Pengambilan sumpah tersebut dipimpin langsung Menteri Hukum RI, Supratman Andi Agtas. Dengan selesainya proses tersebut, Vickery secara resmi memiliki kewarganegaraan Indonesia dan berpeluang memperkuat Timnas Indonesia.
Vickery memiliki darah Indonesia dari nenek pihak ibu yang lahir di Medan, Sumatra Utara, pada 3 Desember 1937. Latar belakang tersebut menjadi bagian dari proses dia mendapatkan status WNI.

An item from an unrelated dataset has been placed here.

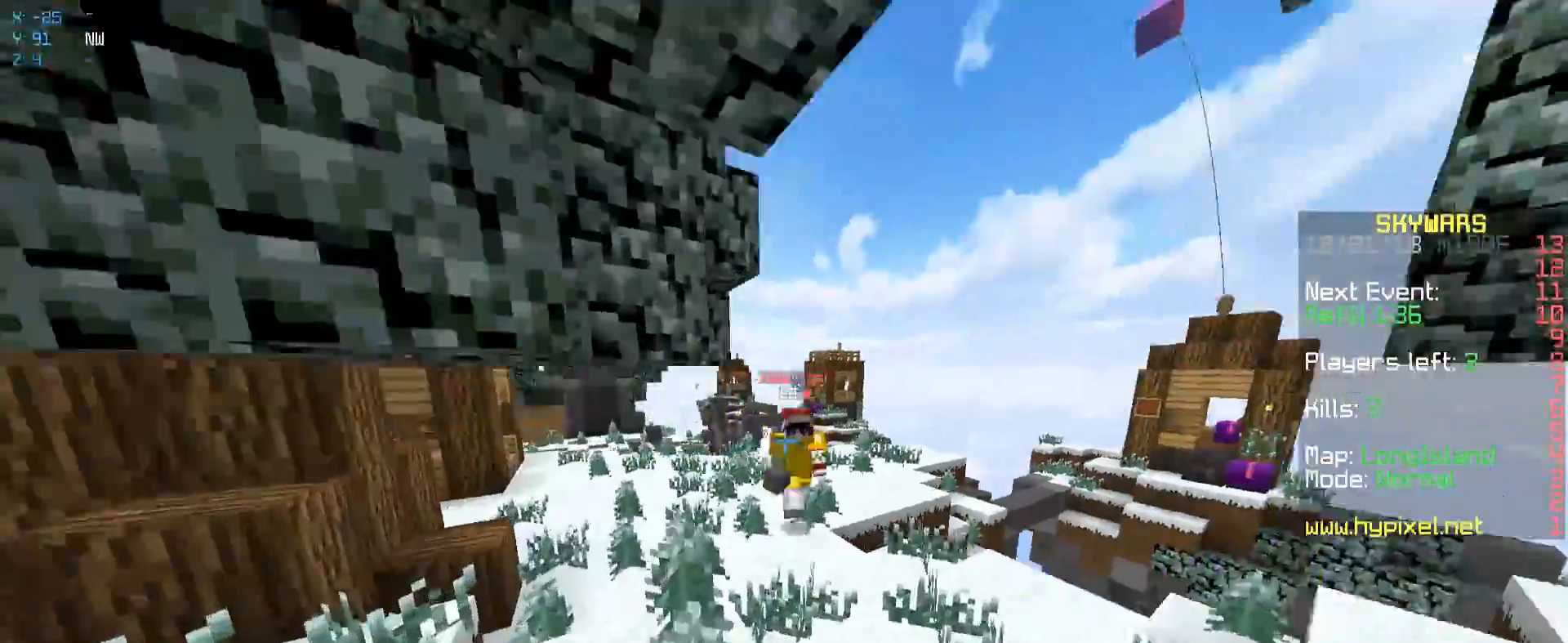
{"keys": ["a", "w"], "mouse": ["left"], "events": [[117, "a", "up"], [117, "mouse_left", "down"], [150, "mouse_right", "up"], [417, "a", "down"]]}
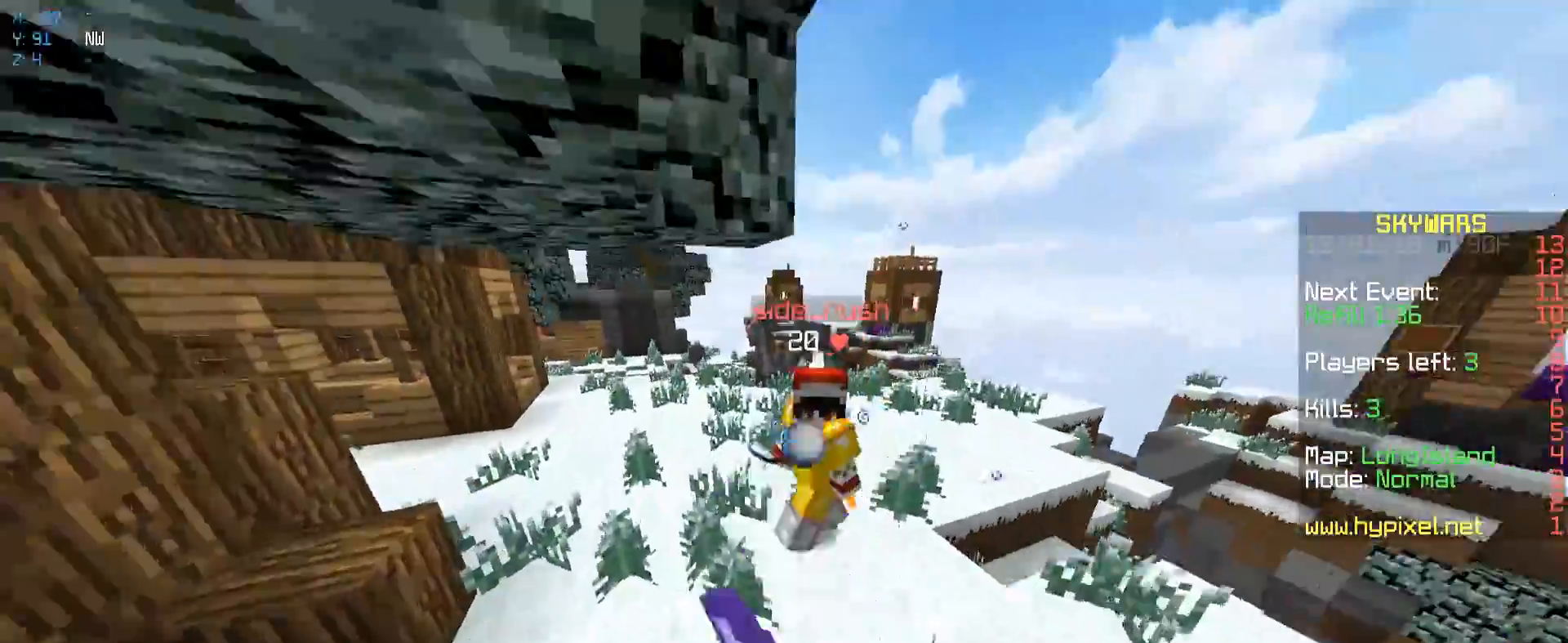
{"keys": ["w"], "mouse": ["left"], "events": [[500, "a", "up"]]}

Kini, Vickery masih menunggu kesempatan untuk menjalani debut bersama Timnas Indonesia. Jika tidak ada perubahan, pemain sayap Macarthur tersebut berpeluang merasakan penampilan pertamanya bersama skuad Garuda pada FIFA Series 2026 bulan depan.
Dengan usia baru 20 tahun, kontrak bersama Macarthur hingga 2028, serta peluang debut bersama Timnas Indonesia yang semakin terbuka, Vickery masih memiliki ruang besar untuk mengembangkan kariernya. Keputusan menolak Peterborough United juga membuat masa depan pemain tersebut kembali menarik untuk dipantau dalam beberapa bulan ke depan.